There is a widespread belief (on which I am personally undecided and not interested in attempts to sway me one way or the other) in the UK that asylum seekers already have too much access to recourse. Making it easier and cheaper to reject asylum applications within the requirements of international human rights law is probably an implicit aim in this project.
When you put the computer in charge, it tends to say no

https://www.youtube.com/watch?v=x0YGZPycMEU

It might be helpful to be a bit more specific about what's being automated. One story from the underlying report (https://assets.publishing.service.gov.uk/media/687f6f9dfdc19...):

> In another example, a Vietnamese national was initially given the benefit of the doubt at the first triage that took place in the waiting area. The CIO and social worker commented on his “soft face”, which they said was consistent with his claimed age of 17. However, his “developed shoulders” and “huge hands” cast doubt for them, as did a “tiny bit of stubble” that they noticed when they asked him to raise his chin. The CIO and social worker told inspectors afterwards that Vietnamese young people were typically difficult to assess because they “did not have the same ageing process”, and “did not show signs of ageing”. When asked where the evidence for this was, they said that it was knowledge gained through their own experience. The social worker said, “It is just genetics”, but was unable to support this with evidence.

If I had to choose between being judged by an AI model and being judged based on ad hoc stereotypes of what my race's shoulders and hands typically look like, I'd definitely pick the AI.

Isn't the AI going to use the same ad hoc stereotypes?
I understand that "no" isn't the answer you're looking for but I'm not sure what else to say in response. A computer system is the opposite of an ad hoc stereotype; it can be directly tested for problems and those problems can be corrected if found.

It's a problem when people use this kind of system to circumvent the question of "do we have to make this judgment at all". We shouldn't, for example, predict from someone's photo how likely they are to commit a crime, so we're rightly skeptical of people who try to argue about system X or system Y might better predict it.
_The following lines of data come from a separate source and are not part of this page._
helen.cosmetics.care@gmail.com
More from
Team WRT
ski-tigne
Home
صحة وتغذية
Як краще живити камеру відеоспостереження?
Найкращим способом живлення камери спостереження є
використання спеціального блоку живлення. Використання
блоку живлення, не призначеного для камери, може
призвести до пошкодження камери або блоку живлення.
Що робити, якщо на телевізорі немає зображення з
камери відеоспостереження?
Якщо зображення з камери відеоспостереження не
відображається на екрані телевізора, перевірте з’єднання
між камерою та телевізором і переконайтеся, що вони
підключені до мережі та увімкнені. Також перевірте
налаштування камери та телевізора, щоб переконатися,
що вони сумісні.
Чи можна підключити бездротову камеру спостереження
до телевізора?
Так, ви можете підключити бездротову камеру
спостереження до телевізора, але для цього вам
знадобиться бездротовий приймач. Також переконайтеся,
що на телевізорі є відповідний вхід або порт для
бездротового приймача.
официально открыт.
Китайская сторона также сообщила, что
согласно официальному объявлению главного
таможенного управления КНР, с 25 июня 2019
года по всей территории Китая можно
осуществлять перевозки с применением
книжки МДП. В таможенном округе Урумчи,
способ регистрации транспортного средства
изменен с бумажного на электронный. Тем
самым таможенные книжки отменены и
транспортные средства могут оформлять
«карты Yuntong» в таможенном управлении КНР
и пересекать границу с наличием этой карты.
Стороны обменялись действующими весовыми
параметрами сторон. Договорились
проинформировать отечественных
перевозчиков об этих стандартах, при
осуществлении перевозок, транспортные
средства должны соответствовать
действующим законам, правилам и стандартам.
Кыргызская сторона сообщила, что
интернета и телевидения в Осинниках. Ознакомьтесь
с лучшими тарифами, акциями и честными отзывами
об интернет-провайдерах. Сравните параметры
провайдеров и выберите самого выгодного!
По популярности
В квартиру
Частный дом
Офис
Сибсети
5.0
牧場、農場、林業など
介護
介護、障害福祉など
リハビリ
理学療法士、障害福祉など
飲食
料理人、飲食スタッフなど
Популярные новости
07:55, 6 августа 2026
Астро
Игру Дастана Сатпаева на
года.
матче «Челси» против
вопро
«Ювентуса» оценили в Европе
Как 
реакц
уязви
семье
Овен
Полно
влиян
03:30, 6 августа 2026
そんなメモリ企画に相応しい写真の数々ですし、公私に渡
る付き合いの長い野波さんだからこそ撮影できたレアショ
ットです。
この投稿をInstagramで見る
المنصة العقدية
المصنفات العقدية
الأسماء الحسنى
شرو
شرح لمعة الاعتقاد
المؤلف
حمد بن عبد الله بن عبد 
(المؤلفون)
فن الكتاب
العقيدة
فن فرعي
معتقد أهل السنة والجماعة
But as the source article covers, the UK's asylum laws require it to make this age judgment, because child migrants are entitled to special programs separate from adult migrants on account of their vulnerable status.

Are you familiar with how AI gets trained?
I am. I would expect an age classification model to be trained on a dataset containing pictures of people with known ages and their known age.
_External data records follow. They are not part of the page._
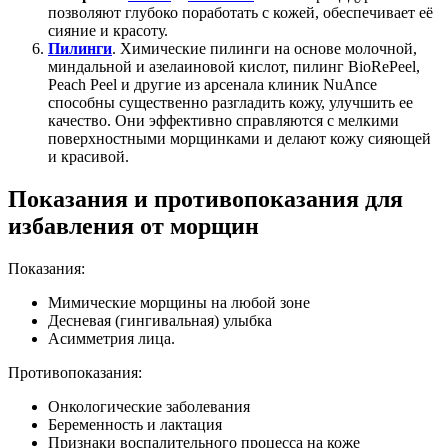
позволяют глубоко поработать с кожей, обеспечивает её
сияние и красоту.
Пилинги
. Химические пилинги на основе молочной,
миндальной и азелаиновой кислот, пилинг BioRePeel,
Peach Peel и другие из арсенала клиник NuAnce
способны существенно разгладить кожу, улучшить ее
качество. Они эффективно справляются с мелкими
поверхностными морщинками и делают кожу сияющей
и красивой.
Показания и противопоказания для
избавления от морщин
Показания:
Мимические морщины на любой зоне
Десневая (гингивальная) улыбка
Асимметрия лица.
Противопоказания:
Онкологические заболевания
Беременность и лактация
Признаки воспалительного процесса на коже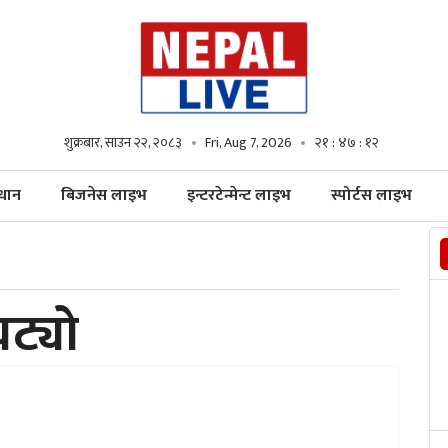
शुक्रबार, साउन २२, २०८३
Fri, Aug 7, 2026
२१ : ४७ : १४
्धान
बिजनेस लाइभ
इन्टरटेन्मेन्ट लाइभ
स्पोर्टस लाइभ
घट्यो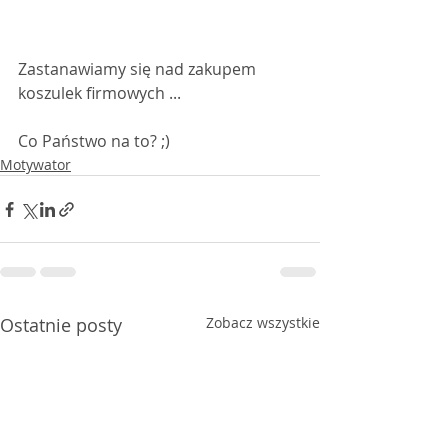
Zastanawiamy się nad zakupem 
koszulek firmowych ... 
Co Państwo na to? ;)
Motywator
Ostatnie posty
Zobacz wszystkie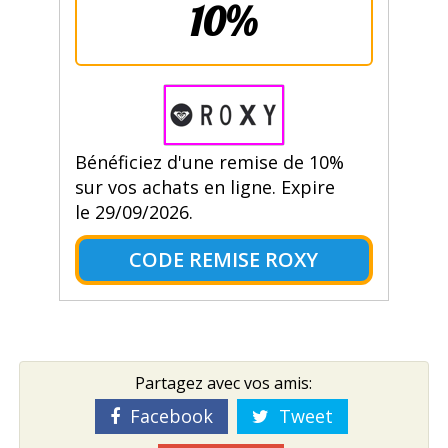
10%
Bénéficiez d'une remise de 10%
sur vos achats en ligne. Expire
le 29/09/2026.
CODE REMISE ROXY
Partagez avec vos amis:
Facebook
Tweet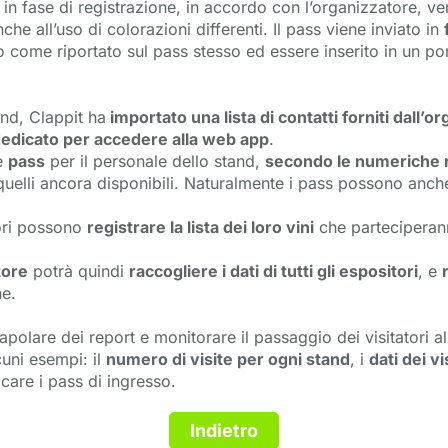
a in fase di registrazione, in accordo con l’organizzatore,
e all’uso di colorazioni differenti. Il pass viene inviato in
ro come riportato sul pass stesso ed essere inserito in un p
and, Clappit ha
importato una lista di contatti forniti dall’o
dedicato per accedere alla web app
.
re
pass
per il personale dello stand, 
secondo le numeriche r
quelli ancora disponibili. Naturalmente i pass possono anch
tori possono
registrare la lista dei loro vini
che parteciperann
tore
potrà quindi 
raccogliere i dati di tutti gli espositori
, e
he.
olare dei report e monitorare il passaggio dei visitatori all
cuni esempi: il
numero di visite per ogni stand
, i
dati dei vi
ficare i pass di ingresso.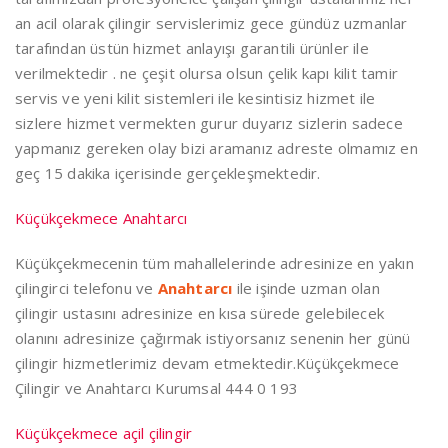
an acil olarak çilingir servislerimiz gece gündüz uzmanlar
tarafından üstün hizmet anlayışı garantili ürünler ile
verilmektedir . ne çeşit olursa olsun çelik kapı kilit tamir
servis ve yeni kilit sistemleri ile kesintisiz hizmet ile
sizlere hizmet vermekten gurur duyarız sizlerin sadece
yapmanız gereken olay bizi aramanız adreste olmamız en
geç 15 dakika içerisinde gerçekleşmektedir.
Küçükçekmece Anahtarcı
Küçükçekmecenin tüm mahallelerinde adresinize en yakın
çilingirci telefonu ve
Anahtarcı
ile işinde uzman olan
çilingir ustasını adresinize en kısa sürede gelebilecek
olanını adresinize çağırmak istiyorsanız senenin her günü
çilingir hizmetlerimiz devam etmektedir.Küçükçekmece
Çilingir ve Anahtarcı Kurumsal 444 0 193
Küçükçekmece açil çilingir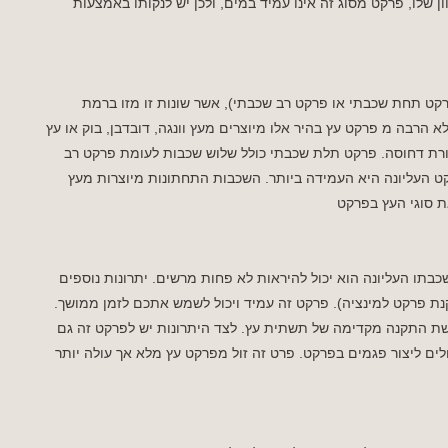
ן שלו, פרקט מסוג זה אינו עמיד במים, ולכן יש לנקותו באמצעות
קט תחת שכבתי או פרקט רב שכבתי), אשר שונות זו מזו ברמת
א הרבה מ פרקט עץ בהיר אלו מיוצרים מעץ וונגה, דובדבן, בוק או עץ
ורת דחוסה. פרקט תלת שכבתי כולל שלוש שכבות לעומת פרקט רב
ט העליונה היא העמידה ביותר. השכבות התחתונות מיוצרות מעץ
ת סוגי העץ בפרקט
כבתו העליונה הוא יכול להיראות לא פחות מרשים. יתרונות נוספים
ת פרקט למינציה). פרקט זה עמיד ויכול לשמש אתכם לזמן ממושך.
שת התקנה מקדימה של תשתית עץ. לצד היתרונות יש לפרקט זה גם
ם ליצור פגמים בפרקט. פרט זה זול מפרקט עץ מלא אך עולה יותר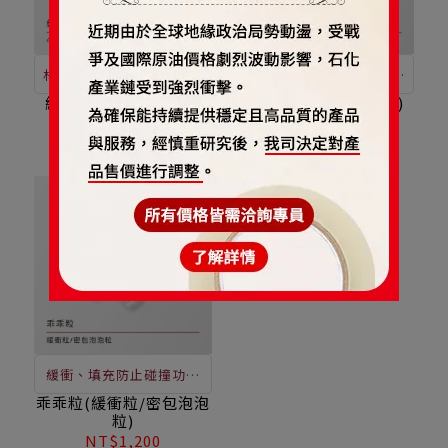
材質強韌耐擠壓/已預先充
材質強韌耐擠壓/已預先充
氣/超輕量材質/貨品運送
氣/超輕量材質/貨品運送
緩衝氣墊包材(葫蘆型)
緩衝氣墊包材(氣柱型)
途中有效保護產品，不致
途中有效保護產品，不致
NT$379
NT$479
NT$299
NT$379
搖晃損壞，可取代現有內
搖晃損壞，取代現有內包
包裝材料，如：保利龍、
裝材料，如：保利龍、
EPE、瓦楞紙、紙漿注模
EPE、瓦楞紙、紙漿注模
等，此價格不含運費。
等，此價格不含運費。
緩衝、填充防止碰撞功能
，便於物品裝箱時，固定
乖乖粒(緩衝粒/密包泡泡
粒)
定位、緩衝吸震及排除破
NT$1,200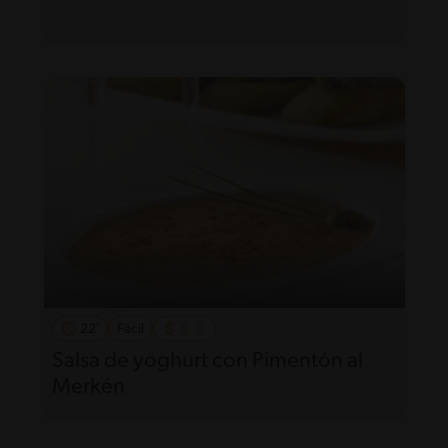
22'
Fácil
Salsa de yoghurt con Pimentón al
Merkén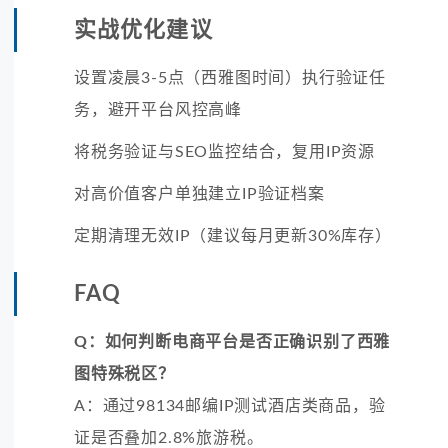
实战优化建议
设置凌晨3-5点（西雅图时间）执行验证任
务，避开平台风控高峰
将税务验证与SEO监控结合，复用IP资源
对高价值客户单独建立IP验证档案
定期清理无效IP（建议每月更新30%库存）
FAQ
Q：如何判断电商平台是否正确识别了西雅
图特殊税区？
A：通过98134邮编IP测试酒店类商品，验
证是否叠加2.8%旅游税。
It's true that the model might develop the same strange belief that large hands prove a Vietnamese person is not 17, if the training data is biased in that way. There's no perfect solution.
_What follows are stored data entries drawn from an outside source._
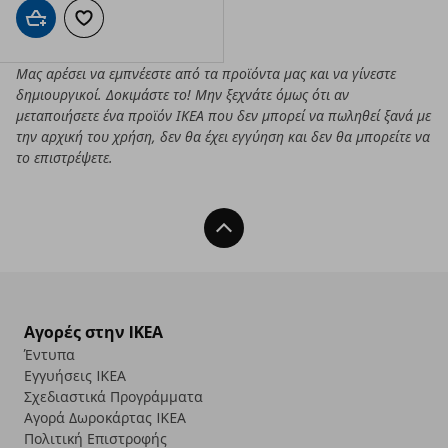
Προσθήκη στο καλάθι
Προσθήκη στα αγαπημένα
Μας αρέσει να εμπνέεστε από τα προϊόντα μας και να γίνεστε
δημιουργικοί. Δοκιμάστε το! Μην ξεχνάτε όμως ότι αν
μεταποιήσετε ένα προϊόν ΙΚΕΑ που δεν μπορεί να πωληθεί ξανά με
την αρχική του χρήση, δεν θα έχει εγγύηση και δεν θα μπορείτε να
το επιστρέψετε.
Back To Top
Αγορές στην IKEA
Έντυπα
Εγγυήσεις IKEA
Σχεδιαστικά Προγράμματα
Αγορά Δωρoκάρτας IKEA
Πολιτική Επιστροφής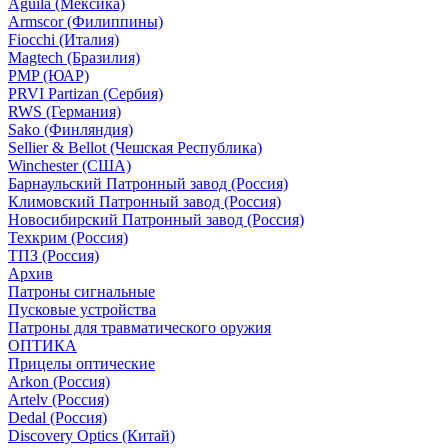
Aguila (Мексика)
Armscor (Филиппины)
Fiocchi (Италия)
Magtech (Бразилия)
PMP (ЮАР)
PRVI Partizan (Сербия)
RWS (Германия)
Sako (Финляндия)
Sellier & Bellot (Чешская Республика)
Winchester (США)
Барнаульский Патронный завод (Россия)
Климовский Патронный завод (Россия)
Новосибирский Патронный завод (Россия)
Техкрим (Россия)
ТПЗ (Россия)
Архив
Патроны сигнальные
Пусковые устройства
Патроны для травматического оружия
ОПТИКА
Прицелы оптические
Arkon (Россия)
Artelv (Россия)
Dedal (Россия)
Discovery Optics (Китай)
Purely curious if there's better ways, like I know X Rays can get us pretty close for children and adolescents, but that might not be the best way to do it, I wonder if there's other alternatives that are low cost.
I wouldn't think so. Legal adulthood is a pretty arbitrary line in the sand.
What? The issue is people lying about their age I am just asking if theres a simple biological way to determine age, barring medical conditions that might skew someones age that is.
I guess that was my point in a roundabout way- they lie about their age to pretend to be under the legal adulthood age limit.

Some animals do have fairly reliable (if invasive to utilize) means of telling their age- I think their tusks grow rings like trees, which could be counted to measure years.

Humans don't really have any equivalent that I'm aware of. There are approximations such as bone fusing and cartilage density that can tell if a person is in the neighborhood of 18 years old, but I don't think it is sufficient for legal purposes.

For further reading, https://pmc.ncbi.nlm.nih.gov/articles/PMC2465138/#!po=3.3333... discusses using MRIs to determine age, with a roughly 1% false measurement rate on a very specific set of individuals with confounding factors- ethnic differences, nutritional habits, physical activity etc.